A herring in the North Sea, a crab in the Wadden Sea or an anemone fish on a coral reef, … biologists like to think in terms of individual species that all have their own place within food webs in ecosystems across the world. “But that is surely too simplistic thinking,” NIOZ researcher Ana Born-Torrijos and colleagues warn in this month’s cover story of the scientific journal Trends in Parasitology. “If you ignore the different parasites that live in and on an animal, you might draw very wrong conclusions about its ecology,” Born-Torrijos said. “Wild-caught animals should not be considered single individuals, but rather as entire ecosystems by themselves, hosting a variety of microbes and parasites which can be found in virtually every tissue.”
Influence of parasites
Fish, crabs, snails and other animals can be infected by a multitude of parasites. These include nematodes, cestodes, trematodes, isopods or even copepods that spend part of their lives in the gills of fish. “Those parasites can affect the morphology, the behavior and also the metabolism of animals in many different ways,” said Born-Torrijos. “That way, those parasites also influence where an animal fits in the local food chain.”
Place in the food web
When Born-Torrijos depicts the food chain as a slowly ascending graph, algae and plants as so-called primary producers, which convert sunlight into ‘edible’ energy are in the lower left corner. At the very top right of the graph are the top predators, such as seals in the Wadden Sea. “Where other animals lie along that line, we can determine by looking at the stable isotopes of nitrogen, for example,” the researcher explains. “Because with every step along the food chain, the heavy isotopes in that animal’s pool of nitrogen accumulate a little bit thereby indicating who is eating who in the environment.”
In the review article, the researchers describe how an animal’s stable isotope values may differ depending on whether they are infected with parasites or not. “That’s because parasites can change the behavior of a host, even without making that host really sick. For example, a coral fish infected by a specific species of isopod, appears to forage much less outside the reef than uninfected individuals of the same species. This is then reflected in the chemical composition of the animal.”

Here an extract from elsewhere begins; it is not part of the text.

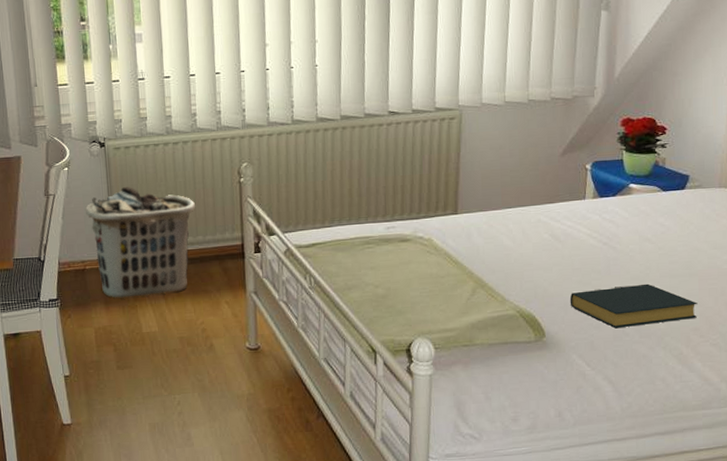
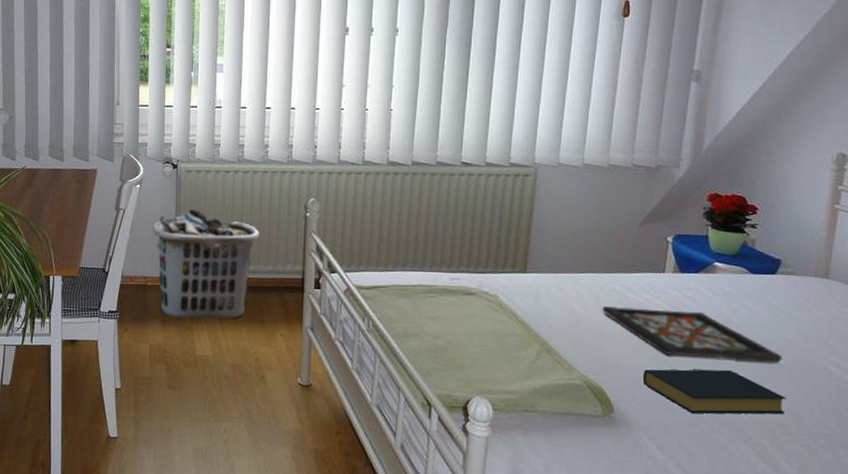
decorative tray: none [530,232,693,277] -> present [602,306,782,363]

The article also reviews the knowledge accumulated over the past decade in the field of parasite-host interactions. In addition, Born-Torrijos, with a prestigious Marie Skłodowska-Curie Actions Postdoctoral Fellowship, is also working on setting up experimental tests to disentangle the influence of parasites on their hosts. “For example, we keep crabs that are infected or uninfected with a rhizocephalan, a parasitic barnacle that uses rootlets to tap into the tissues of the crab. By feeding the crabs a specific diet for several weeks and then switching them to a diet with a different isotopic composition, we can differentiate the changes in stable isotopes caused by parasitic infections from those caused by their diet. In that way, we aim to find out how infection affects the host’s metabolism and what effect that has on their isotopic composition.”
In biology, the study of microorganisms on the skin and in the intestines of animals, known as the microbiome, is already an important and accepted area of science. According to Born-Torrijos and colleagues, it is high time that the totality of parasites on an animal, so to speak, ‘the parasitome’, also takes a center stage in research. “Biologists and ecologists might get the wrong picture of the food web if they ignore the influence of parasites,” Born-Torrijos stresses.